§ ACTION ITEM
According to the reporter's account of working for China Daily, what award did the story about the terrorist attack in Selibuya county win?

§ READING PASSAGE
------------------------------------------------

Since becoming a China Daily reporter in 2009, I've seen many events that most people may never witness in their lifetimes.

I was at the scene of terrorist attacks in the Xinjiang Uygur autonomous region in 2013 and felt the pain they brought to people from all ethnic groups.

I wept with a mother from Wenchuan county, Sichuan province, searching for her missing son after a deadly magnitude 8.0 earthquake hit the area more than 10 years ago.

Last year, my colleagues and I interviewed Zhang Dingyu, head of the Jinyintan Hospital in Wuhan, Hubei province. Zhang was among the first group of medics who tried to save people infected with the novel coronavirus. I still vividly remember how Zhang, who has amyotrophic lateral sclerosis, walked with a pronounced limp in the hallways of the hospital.

By telling stories of China, reporters like me have become more experienced. What's more, China Daily has gradually become one of the strongest platforms for airing the voices of China.

In the new era, the country is approaching the center of the world stage and the eyes of the world are on it. As President Xi Jinping has said, we need to boost our confidence while telling stories of China to the world. Also, we need to let the voices of China be better heard so the world can better understand us.

It's understandable that people love to read China stories with exquisite details and rich emotions. That's why we, as reporters, always go out of our way to reach out to ordinary people no matter how far, how dangerous and how tough the journey may be.

When I was stationed at China Daily's Xinjiang bureau, the region was often hit by violent terrorist attacks. On April 23,2013, a terrorist strike took place in Selibuya county in southern Xinjiang's Kashgar prefecture, killing 15 community workers and police officers. A police officer who was injured by one of the attackers told me from his hospital bed that he and the attacker recognized each other because they had grown up together. But the attacker didn't stop.

"He's like a monster. No, he is a monster," the police officer said. His words ended up in the lead of my story on how overseas terrorist, extremist and separatist forces lure locals into carrying out terrorist attacks.

The story won the China News Award. I would never have got a quote like that if I didn't get close enough to the scene. Also, I don't think I can tell a China story well without being touched by it myself.

Many people have asked me why I'm still passionate about being a reporter after so many years. The answer is quite simple. The fulfillment of being a reporter is irreplaceable. I have to say "thanks" to all the interviewees who have shared their life and feelings with me. Such experiences are very precious in my life.

------------------------------------------------

§ EXCERPTED DATA
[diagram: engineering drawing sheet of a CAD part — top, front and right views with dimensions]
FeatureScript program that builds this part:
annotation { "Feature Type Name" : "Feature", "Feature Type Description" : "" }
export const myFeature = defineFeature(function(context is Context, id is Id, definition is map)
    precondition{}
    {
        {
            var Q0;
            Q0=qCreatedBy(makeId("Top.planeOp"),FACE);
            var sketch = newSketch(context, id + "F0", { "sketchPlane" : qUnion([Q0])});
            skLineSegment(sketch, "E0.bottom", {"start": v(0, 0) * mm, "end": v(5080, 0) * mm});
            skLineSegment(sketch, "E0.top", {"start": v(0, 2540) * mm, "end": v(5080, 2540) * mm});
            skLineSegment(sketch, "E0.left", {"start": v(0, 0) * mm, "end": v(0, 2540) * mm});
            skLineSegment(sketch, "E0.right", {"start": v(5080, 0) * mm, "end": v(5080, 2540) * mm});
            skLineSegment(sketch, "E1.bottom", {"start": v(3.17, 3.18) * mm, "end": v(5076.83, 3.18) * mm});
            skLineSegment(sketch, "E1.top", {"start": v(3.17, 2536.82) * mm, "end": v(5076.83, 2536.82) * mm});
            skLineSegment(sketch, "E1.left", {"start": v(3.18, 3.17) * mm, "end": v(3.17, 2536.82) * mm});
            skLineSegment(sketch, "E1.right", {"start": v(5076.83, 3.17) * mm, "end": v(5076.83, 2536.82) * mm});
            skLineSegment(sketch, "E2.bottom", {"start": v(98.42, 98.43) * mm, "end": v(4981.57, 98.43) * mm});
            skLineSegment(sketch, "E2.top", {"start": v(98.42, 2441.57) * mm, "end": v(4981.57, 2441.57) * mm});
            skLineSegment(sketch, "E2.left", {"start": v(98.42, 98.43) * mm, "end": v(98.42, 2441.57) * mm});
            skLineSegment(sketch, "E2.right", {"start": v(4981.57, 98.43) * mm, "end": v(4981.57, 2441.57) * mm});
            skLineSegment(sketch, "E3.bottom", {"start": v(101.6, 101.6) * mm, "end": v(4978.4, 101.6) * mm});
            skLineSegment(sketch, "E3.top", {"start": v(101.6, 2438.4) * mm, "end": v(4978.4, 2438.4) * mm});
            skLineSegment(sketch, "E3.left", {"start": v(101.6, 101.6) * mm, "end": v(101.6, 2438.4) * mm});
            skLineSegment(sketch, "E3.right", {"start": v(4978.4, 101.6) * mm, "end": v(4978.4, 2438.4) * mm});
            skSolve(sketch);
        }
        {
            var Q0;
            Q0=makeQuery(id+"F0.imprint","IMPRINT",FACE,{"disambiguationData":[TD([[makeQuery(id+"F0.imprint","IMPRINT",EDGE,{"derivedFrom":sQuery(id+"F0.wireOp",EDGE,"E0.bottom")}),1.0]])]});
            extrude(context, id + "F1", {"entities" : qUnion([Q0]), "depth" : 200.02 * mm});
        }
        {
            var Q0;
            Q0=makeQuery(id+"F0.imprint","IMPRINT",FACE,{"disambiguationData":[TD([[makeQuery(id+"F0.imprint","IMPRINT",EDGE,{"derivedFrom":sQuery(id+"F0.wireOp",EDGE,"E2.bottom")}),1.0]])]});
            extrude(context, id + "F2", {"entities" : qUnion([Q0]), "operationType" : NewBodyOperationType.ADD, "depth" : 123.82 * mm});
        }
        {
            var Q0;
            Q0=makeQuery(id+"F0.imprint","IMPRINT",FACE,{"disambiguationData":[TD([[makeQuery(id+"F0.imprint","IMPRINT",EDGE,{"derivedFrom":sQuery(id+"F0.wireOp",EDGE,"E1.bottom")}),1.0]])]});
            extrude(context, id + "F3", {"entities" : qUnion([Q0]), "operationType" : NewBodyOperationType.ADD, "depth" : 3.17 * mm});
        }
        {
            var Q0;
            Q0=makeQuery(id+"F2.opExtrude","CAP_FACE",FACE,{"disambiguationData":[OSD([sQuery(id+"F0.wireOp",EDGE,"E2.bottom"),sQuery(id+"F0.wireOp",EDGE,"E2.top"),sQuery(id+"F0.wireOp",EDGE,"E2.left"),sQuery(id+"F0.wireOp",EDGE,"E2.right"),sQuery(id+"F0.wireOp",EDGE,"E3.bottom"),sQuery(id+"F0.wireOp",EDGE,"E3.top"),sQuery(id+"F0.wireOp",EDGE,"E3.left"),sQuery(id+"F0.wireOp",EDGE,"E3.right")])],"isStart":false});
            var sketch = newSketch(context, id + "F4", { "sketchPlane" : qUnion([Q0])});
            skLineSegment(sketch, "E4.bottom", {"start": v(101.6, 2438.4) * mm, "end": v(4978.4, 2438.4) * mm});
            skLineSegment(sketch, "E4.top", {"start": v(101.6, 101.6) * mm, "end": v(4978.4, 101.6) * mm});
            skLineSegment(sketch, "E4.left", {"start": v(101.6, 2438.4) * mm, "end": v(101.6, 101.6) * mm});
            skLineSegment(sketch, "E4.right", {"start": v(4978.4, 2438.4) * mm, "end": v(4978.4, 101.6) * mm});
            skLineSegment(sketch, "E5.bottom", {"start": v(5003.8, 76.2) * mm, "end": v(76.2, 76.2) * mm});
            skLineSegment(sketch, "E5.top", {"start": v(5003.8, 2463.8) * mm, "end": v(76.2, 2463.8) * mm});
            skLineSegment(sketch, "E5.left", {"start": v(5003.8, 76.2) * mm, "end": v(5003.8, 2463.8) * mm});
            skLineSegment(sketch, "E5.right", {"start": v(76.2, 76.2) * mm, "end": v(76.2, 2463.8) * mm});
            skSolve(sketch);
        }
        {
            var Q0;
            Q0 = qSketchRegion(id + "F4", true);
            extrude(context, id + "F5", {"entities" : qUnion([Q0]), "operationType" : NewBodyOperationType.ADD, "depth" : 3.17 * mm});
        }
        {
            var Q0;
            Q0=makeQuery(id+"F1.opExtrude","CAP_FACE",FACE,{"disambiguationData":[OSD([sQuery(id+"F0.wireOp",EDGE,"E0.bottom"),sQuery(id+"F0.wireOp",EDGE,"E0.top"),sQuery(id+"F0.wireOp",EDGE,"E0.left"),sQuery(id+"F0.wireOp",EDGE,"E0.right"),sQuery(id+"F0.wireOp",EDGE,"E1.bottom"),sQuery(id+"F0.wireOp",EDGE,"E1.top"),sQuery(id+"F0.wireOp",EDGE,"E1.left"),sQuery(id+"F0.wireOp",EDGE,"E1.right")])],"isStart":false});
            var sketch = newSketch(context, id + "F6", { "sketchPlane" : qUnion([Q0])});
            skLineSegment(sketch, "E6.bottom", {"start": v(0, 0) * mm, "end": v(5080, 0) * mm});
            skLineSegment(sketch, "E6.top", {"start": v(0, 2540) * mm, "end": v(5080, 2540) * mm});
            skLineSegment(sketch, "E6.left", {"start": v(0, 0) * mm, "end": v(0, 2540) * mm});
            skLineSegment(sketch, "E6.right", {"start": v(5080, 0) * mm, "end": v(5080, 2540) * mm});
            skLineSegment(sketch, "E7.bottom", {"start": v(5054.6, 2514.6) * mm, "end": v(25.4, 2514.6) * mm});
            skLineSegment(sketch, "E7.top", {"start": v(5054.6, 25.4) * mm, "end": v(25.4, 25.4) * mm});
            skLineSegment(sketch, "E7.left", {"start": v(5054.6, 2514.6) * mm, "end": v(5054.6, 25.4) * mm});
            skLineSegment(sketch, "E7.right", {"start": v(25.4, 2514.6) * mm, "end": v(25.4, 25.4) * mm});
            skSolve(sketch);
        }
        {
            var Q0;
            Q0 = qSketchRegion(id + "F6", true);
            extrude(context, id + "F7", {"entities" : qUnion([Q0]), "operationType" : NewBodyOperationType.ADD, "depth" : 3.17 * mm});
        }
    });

------------------------------------------------

§ EXPECTED ANSWER
The China News Award.